Lesetext
____

# Corsair H75 und die Temps bleiben grottig



## TomTomB (6. Juni 2014)

Hallo Forum,

ich habe mir von ein paar Tagen eine H75 und 3 Silent Wings 2 zugelegt. 
Nun habe ich das alles in meinem Case verbaut. 
Die Temperaturen sind bei etwa 46 Grad im Idle. 
Da war meine alte Luftkühlung für 25€ ja besser. 
Neue WLP habe ich bereits auf die CPU gemacht. 
Achja, bei der CPU handelt es sich um einen Phenom II X4 965 BE. 
Habt ihr vielleicht eine Ahnung woran dies liegen könnte? 

MfG
Tom


----------



## hapan (6. Juni 2014)

Servus,
laut diesem Test kann man eine Temperaturdifferenz zwischen Intel Stock Kühler und der H75 von ca. 30 Kelvin erwarten. Wenn Du nun auch nur ansatzweise was Vernünftigeres hattest als AMD Stock könnte ich mir vorstellen dass DeltaT auf 10-15° Kelvin schmelzen könnte.

____

Zu prüfende Datensätze
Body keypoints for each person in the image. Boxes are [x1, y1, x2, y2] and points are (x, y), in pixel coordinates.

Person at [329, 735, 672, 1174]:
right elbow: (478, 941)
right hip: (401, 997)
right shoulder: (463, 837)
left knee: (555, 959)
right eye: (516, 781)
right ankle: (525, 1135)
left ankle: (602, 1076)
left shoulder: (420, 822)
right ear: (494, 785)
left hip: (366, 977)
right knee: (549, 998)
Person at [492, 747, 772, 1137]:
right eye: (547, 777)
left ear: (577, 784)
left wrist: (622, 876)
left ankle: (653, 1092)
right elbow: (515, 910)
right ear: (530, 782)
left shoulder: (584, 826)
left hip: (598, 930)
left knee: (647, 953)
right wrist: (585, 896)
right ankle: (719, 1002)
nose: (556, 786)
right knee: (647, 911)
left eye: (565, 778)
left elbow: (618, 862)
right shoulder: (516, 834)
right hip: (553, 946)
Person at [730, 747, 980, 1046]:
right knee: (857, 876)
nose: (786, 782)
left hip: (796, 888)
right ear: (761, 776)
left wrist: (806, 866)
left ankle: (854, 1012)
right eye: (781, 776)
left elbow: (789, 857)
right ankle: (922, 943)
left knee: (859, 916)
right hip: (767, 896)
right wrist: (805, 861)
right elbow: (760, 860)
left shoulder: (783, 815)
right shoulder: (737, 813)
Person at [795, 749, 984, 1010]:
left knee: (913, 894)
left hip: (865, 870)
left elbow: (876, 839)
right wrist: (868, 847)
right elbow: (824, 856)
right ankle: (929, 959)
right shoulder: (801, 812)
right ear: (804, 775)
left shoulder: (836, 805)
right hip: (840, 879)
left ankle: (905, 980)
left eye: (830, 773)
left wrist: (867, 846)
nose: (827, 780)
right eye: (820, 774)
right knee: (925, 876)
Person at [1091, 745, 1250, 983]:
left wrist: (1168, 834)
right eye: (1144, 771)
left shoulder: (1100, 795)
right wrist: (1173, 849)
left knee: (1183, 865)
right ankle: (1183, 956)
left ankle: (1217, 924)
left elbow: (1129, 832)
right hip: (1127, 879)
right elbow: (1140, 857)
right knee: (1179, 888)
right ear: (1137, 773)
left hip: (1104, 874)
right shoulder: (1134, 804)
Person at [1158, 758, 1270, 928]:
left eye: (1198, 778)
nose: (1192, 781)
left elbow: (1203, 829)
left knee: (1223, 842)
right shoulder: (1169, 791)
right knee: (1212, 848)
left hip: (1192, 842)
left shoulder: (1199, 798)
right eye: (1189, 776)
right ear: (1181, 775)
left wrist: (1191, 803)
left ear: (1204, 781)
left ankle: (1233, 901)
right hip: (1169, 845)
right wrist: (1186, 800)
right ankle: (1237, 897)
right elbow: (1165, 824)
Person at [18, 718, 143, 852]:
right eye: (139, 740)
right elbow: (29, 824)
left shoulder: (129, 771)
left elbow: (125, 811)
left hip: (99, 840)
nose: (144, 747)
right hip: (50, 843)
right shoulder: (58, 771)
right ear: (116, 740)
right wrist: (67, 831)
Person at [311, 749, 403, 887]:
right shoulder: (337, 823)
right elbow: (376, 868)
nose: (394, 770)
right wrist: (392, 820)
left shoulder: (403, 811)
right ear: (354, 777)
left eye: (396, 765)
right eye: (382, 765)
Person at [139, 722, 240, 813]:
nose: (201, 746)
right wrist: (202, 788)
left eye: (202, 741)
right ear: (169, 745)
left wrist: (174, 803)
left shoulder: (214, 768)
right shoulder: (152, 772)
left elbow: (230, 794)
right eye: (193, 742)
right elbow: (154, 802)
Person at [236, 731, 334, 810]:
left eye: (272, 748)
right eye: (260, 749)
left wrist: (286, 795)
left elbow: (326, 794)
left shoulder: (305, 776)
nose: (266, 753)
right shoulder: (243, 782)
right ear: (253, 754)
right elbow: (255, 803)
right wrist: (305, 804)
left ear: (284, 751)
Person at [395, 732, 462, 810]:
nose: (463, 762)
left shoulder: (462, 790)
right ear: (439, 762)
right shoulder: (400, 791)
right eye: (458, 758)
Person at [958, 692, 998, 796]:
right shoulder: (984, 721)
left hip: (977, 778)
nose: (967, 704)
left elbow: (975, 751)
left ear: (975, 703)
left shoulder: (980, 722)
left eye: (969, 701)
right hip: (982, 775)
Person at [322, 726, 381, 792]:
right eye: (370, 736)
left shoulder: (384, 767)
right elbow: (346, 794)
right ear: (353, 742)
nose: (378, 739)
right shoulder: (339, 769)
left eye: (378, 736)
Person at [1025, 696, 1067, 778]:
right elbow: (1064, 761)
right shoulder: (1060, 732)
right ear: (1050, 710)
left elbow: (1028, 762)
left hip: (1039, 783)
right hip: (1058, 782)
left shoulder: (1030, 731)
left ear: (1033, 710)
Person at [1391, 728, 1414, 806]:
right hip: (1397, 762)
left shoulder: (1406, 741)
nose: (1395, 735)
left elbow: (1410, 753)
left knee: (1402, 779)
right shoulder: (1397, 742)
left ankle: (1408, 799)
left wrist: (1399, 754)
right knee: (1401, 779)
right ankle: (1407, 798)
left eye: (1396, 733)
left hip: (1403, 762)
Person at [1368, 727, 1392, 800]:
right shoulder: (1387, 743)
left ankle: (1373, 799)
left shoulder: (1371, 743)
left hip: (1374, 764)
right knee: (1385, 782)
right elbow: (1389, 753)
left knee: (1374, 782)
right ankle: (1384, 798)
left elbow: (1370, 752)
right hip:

____

Aufgabe A
Welcher Prozessor steckt laut Lesetext in dem Rechner?
Aufgabe B
Entnehmen Sie dem Lesetext unverändert den Abschnitt von „ich habe mir“ bis einschließlich „25€ ja besser.“.

Lösung A
Ein Phenom II X4 965 BE.

Lösung B
ich habe mir von ein paar Tagen eine H75 und 3 Silent Wings 2 zugelegt. 
Nun habe ich das alles in meinem Case verbaut. 
Die Temperaturen sind bei etwa 46 Grad im Idle. 
Da war meine alte Luftkühlung für 25€ ja besser.